Alderman Thompson's memorandum seems a very simple, practical, and hopeful method of providing homes for working men; as simple a process (and this is saying much) as it is imperative. Indeed, the

reader begins at once to wish he were a hundred-headed municipality, that he might go and do some work after this pattern; for "private enterprise," he is told, "has been to all intents and purposes everywhere a conspicuous failure."

The memorandum contains (1) a review of the present conditions and cause of overcrowding; (2) a concise indication of the powers given by law for its remedy; and (3) descriptions of the efforts already made in large towns of England and Scotland; plans, estimates, and views of cottages or flats, with tables of the expenses and profits of building houses, not only for the regular workers, but for the more "casual" class below.

Moreover, it deals almost exclusively with facts. There is very little of "this ought to be," still less of "it is shameful that this is not; " " far less, indeed, than in the useful little book on English Country Cottages just brought out by Mr. J. L. Green. Perhaps the facts with regard to country dwellings are actually more serious, or perhaps they have come more lately under consideration; at any rate, Mr. Green speaks out plainly enough. "The state of country cottages," he says in his preface, "is mostly very inferior, . . . and in numerous cases so deplorable as to make desirable the interference of the local authorities, or in their default the Government." "The causes "of disease and health-destruction in our villages " are in the main removable, and ought to be removed. . . . An increase of the wages paid to the labourers will not of itself enable the labourer to improve his physical or moral position in this matter. He must, even in that event, be supplied with a house fit for him and his family to live in."
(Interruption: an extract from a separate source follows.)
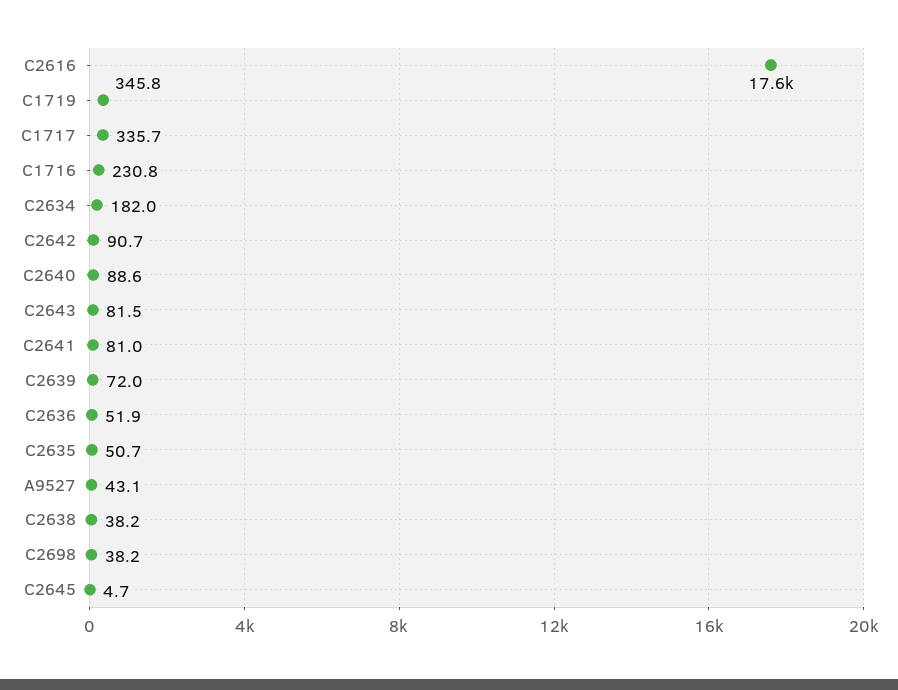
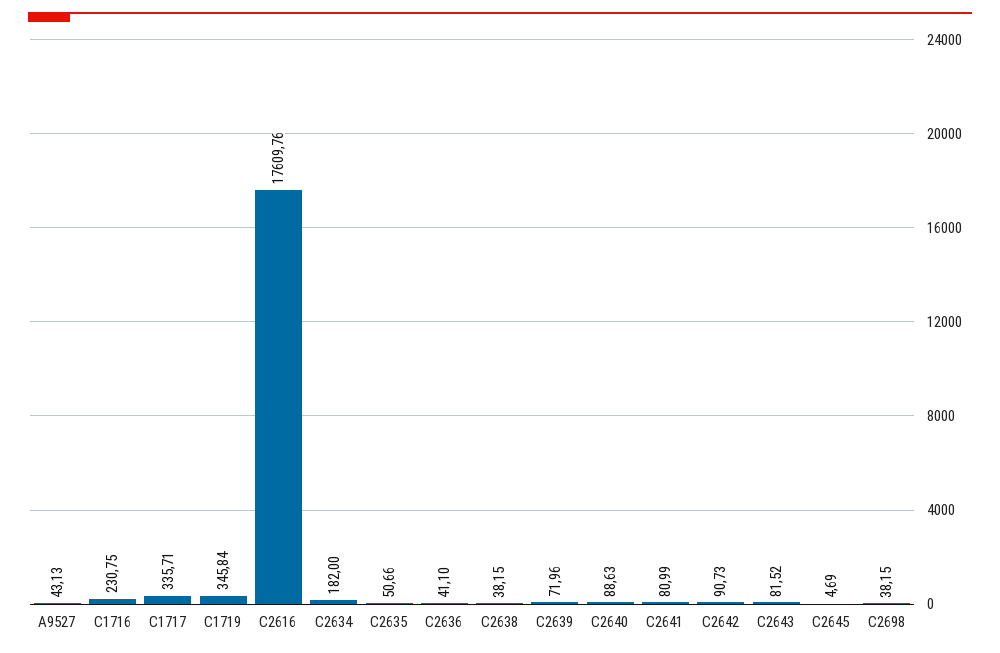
C2636: 51.9 -> 41.1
This sounds far more "thorough" than the quiet remark in the Richmond pamphlet, that the existing accommodation is "insufficient in quantity" and "inferior in quality," and that "unfortunately the excess of the demand for cottages over the supply enables landlords to increase the rents when any outlay is made for repairs or sanitary purposes, so that the tenants dare not insist upon their cottages being put in a proper state of repair." The author marks his standpoint still more clearly by pointing out that, in towns, houses for working men may always be built at a profit; statements, provided in most cases by the municipalities which have erected such dwellings, show with only two exceptions a modest and satisfactory balance. Where this is absent the causes are easily explained, and in only one case does a loss appear unavoidable-that of buildings in the rural union of Thingoe, East Anglia; and this may perhaps be accounted for by an opinion quoted in Mr. Green's book, that "to expect a profit from cottage property without screwing the tenants" is "regarded as impossible."